Vol. 32, Issue 2 - Spring 2009
Princeton-Harvard China and the World Program
Two Universities, A Common Focus
by Jeanne Jackson-DeVoe
Scholars in the Princeton-Harvard China and the World Program are part of a small, tightly knit group that manages to gracefully straddle two preeminent universities that just happen to be about 260 miles apart.
The program offers a small group of scholars who specialize in Chinese foreign relations and international relations a golden opportunity to spend a year pursuing their research and possibly molding their thesis into a book before entering academia.

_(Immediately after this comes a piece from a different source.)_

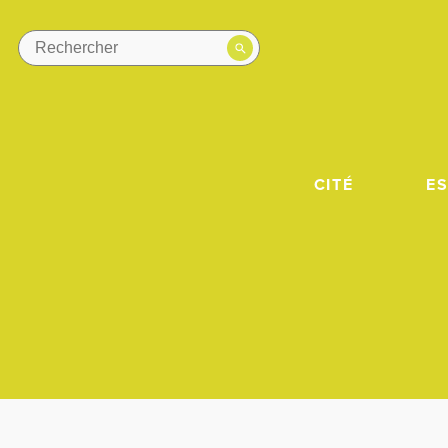
CITÉ
E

During their year at Princeton or Harvard, they present their research, interact with top scholars in the field, and take advantage of all the two universities have to offer.

What makes the Princeton-Harvard China and the World program special is the two directors: Tom Christensen, a professor of politics and international affairs at WWS, and his friend and colleague, Alastair Iain Johnston, the Laine professor of China in World Affairs in the Government Department at Harvard University.

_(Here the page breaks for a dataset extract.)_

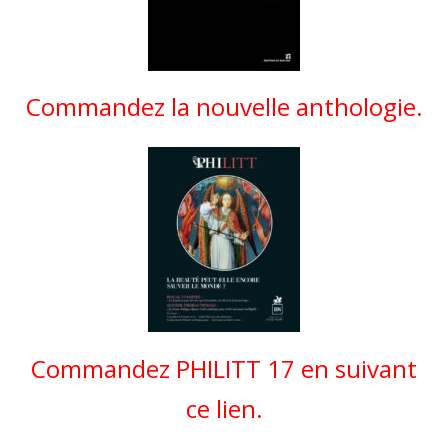
Commandez la nouvelle anthologie.
Commandez PHILITT 17 en suivant
ce lien.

“The program is already the best program in Chinese international studies in the country without any doubt,” says Lynn White, professor of politics and international affairs at WWS, who was the interim director of the program for two years.
Christensen and Johnston developed the program when Christensen was still a professor at MIT and just a stone’s throw from Johnson. When Christensen came to Princeton in 2005 he brought the program with him.

Johnston says he and Christensen plan to review the program soon to see whether they should consider broadening the approach of the program. One possibility is changing the emphasis to an “Asia and the World program.” They might consider opening the program to scholar/practitioners or offering pre-doctoral fellowships.